━━━ TRECHO DO TEXTO ━━━
Portanto, sobre o conteúdo deste novíssimo “Programa de Preparação para 2012-2016”, é mais do mesmo, regras e regras e verbas para o que interessa, mas ainda assim mesmo com um aumento da verba total de 11% relativa à de Pequim 2008.

Não há neste documento e nesta proposta do COP, não poderia haver, e pelos vistos nem interessa fazer a avaliação sobre o que correu e como correu até Pequim e nos próprios Jogos.

Todo o novel “Projecto até 2016” é, assim mesmo, independente de qualquer exercício de reflexão quer sobre o sistema de alta competição que temos e o que queremos para Londres, quer também sobre os processos e resultados até e de Pequim 2008.

Para planeamento e organização de um "Projecto" desta envergadura e importância nacional e desportiva convenhamos que é indefensável e incaracterístico – já para não dizer incompetente.

Isto porque mandam os bons manuais de preparação de projectos que não se prepare um que seja continuação e renovação de outro que termina e tem idêntica natureza sem se fazer a devida e crítica avaliação do que se realizou entretanto – e como este já se concluiu sempre se pode, no caso em apreço, fazer a avaliação total quer do durante quer do pós-projecto.

É inaceitável, por isso, que se avance para um novo “Ciclo Olímpico” sem conhecer com exactidão o que se quer realizar com o nosso desporto de alta competição e sem que se conheçam os propósitos/objectivos que se pretendem atingir.

Porque os meios financeiros, o denominado envelope financeiro do “Projecto”, não podem ser transformados nos próprios fins – o que seria uma completa perversão de método de projectar e planear; pois que os recursos financeiros serão sempre apenas um instrumento de concretização de uma determinada estratégia e objectivos dela derivados.
━━━
§ **PEDIDO 1**: Indique todos os qualificativos que o trecho sobre o programa olímpico atribui ao planeamento e organização do "Projecto" na frase iniciada por "Para planeamento e organização".
§ **PEDIDO 2**: Segundo o trecho sobre o programa olímpico, qual é o aumento da verba total em relação à de Pequim 2008?
━━━ EXCERTO DE DADOS ━━━
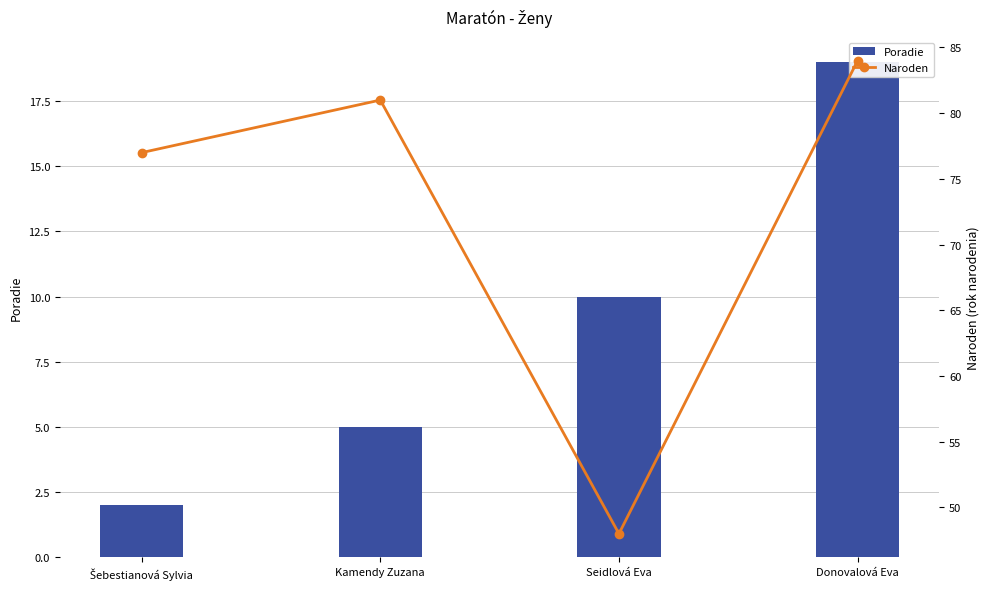

At which label does Naroden reach its peak?

Donovalová Eva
━━━
§ **RESPOSTA ESCRITA 1**: indefensável, incaracterístico, incompetente

§ **RESPOSTA ESCRITA 2**: Um aumento de 11%.